Martin Bryant: Leaked psychiatric report reveals motive for Port Arthur massacre
Australia’s worst mass murderer Martin Bryant was driven to kill over his hatred of an elderly couple who refused to sell his family a bed and breakfast, leaked psychiatric reports reveal.
The admissions came from the notes of forensic psychiatrist Paul Mullen, who interviewed Bryant for more than four hours in the days after the April 1996 Port Arthur massacre.
Bryant, who killed 35 people, first shot Noelene and David Martin at their Seascape Cottage bed and breakfast, and said he had worked on the plan to kill the couple for more than 12 months.
According to The Daily Telegraph, Dr Mullen said Bryant spoke of the couple’s refusal to sell the business to his father, Maurice, after years of attempts, and blamed them for his father’s suicide and the downfall of his family.
Bryant told Dr Mullen the Martins were “very mean people” and “the worst people in my life”.
“It was set in my mind, it was just set that Sunday,” Bryant said, according the psychiatrist’s notes.
“I wasn’t worried about losing my property or never seeing my girlfriend again. It was just in my mind to go down and kill the Martins and a lot of people.”
Dr Mullen reported Bryant chose the Port Arthur tourist site because “a lot of violence has happened there, it must be the most violent place in Australia, it seemed like the right place”.
“He went to Port Arthur with the intention of killing, and being killed,” Dr Mullen said.
“He acknowledged that he had thought about how to do it and had intended to end his life by either being shot down or by blowing himself up.”
The plan escalated to a massacre as Bryant reported feelings of intense loneliness, telling Dr Mullen he was angry at people who were unkind to him after the incident : “All I wanted was for people to like me.”

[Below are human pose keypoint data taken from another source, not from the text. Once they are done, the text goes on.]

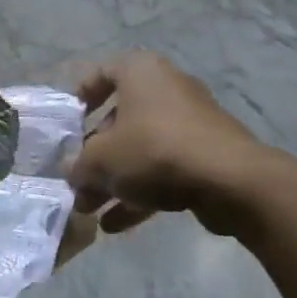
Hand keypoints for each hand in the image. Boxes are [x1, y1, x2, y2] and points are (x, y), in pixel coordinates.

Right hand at [66, 52, 280, 236]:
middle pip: (119, 120)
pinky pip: (164, 169)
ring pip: (140, 150)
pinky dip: (140, 192)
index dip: (80, 97)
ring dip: (113, 181)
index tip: (67, 124)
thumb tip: (70, 171)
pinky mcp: (206, 154)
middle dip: (94, 156)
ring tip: (89, 211)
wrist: (229, 180)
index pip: (102, 73)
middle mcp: (167, 89)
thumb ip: (78, 164)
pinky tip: (116, 224)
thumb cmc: (154, 150)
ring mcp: (190, 123)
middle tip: (76, 182)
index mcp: (141, 73)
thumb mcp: (100, 159)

Dr Mullen said: “He talked of the extent to which he thinks about the distress and rejections in the past. He said that he tries to live day by day, but acknowledged frequent thoughts about past rejections and what he recalls as victimisation at school by bullies intrude.”
According to his interview, Bryant feared he had no future in his late 20s, had difficulty sleeping because he thought his house was haunted by two women and had become a day drinker.
Bryant — who is now 58 and reportedly has an IQ of 66 and a limited vocabulary — was given 35 consecutive life sentences, serving them in Hobart’s Risdon Prison.
The revelations mark the first concrete details of Bryant’s motives, which have been the subject of conspiracy theories following the incident.
The shooting — Australia’s worst — drove then-prime minister John Howard to pursue significant firearms reform, including a national ban on rapid-fire guns and a government buyback.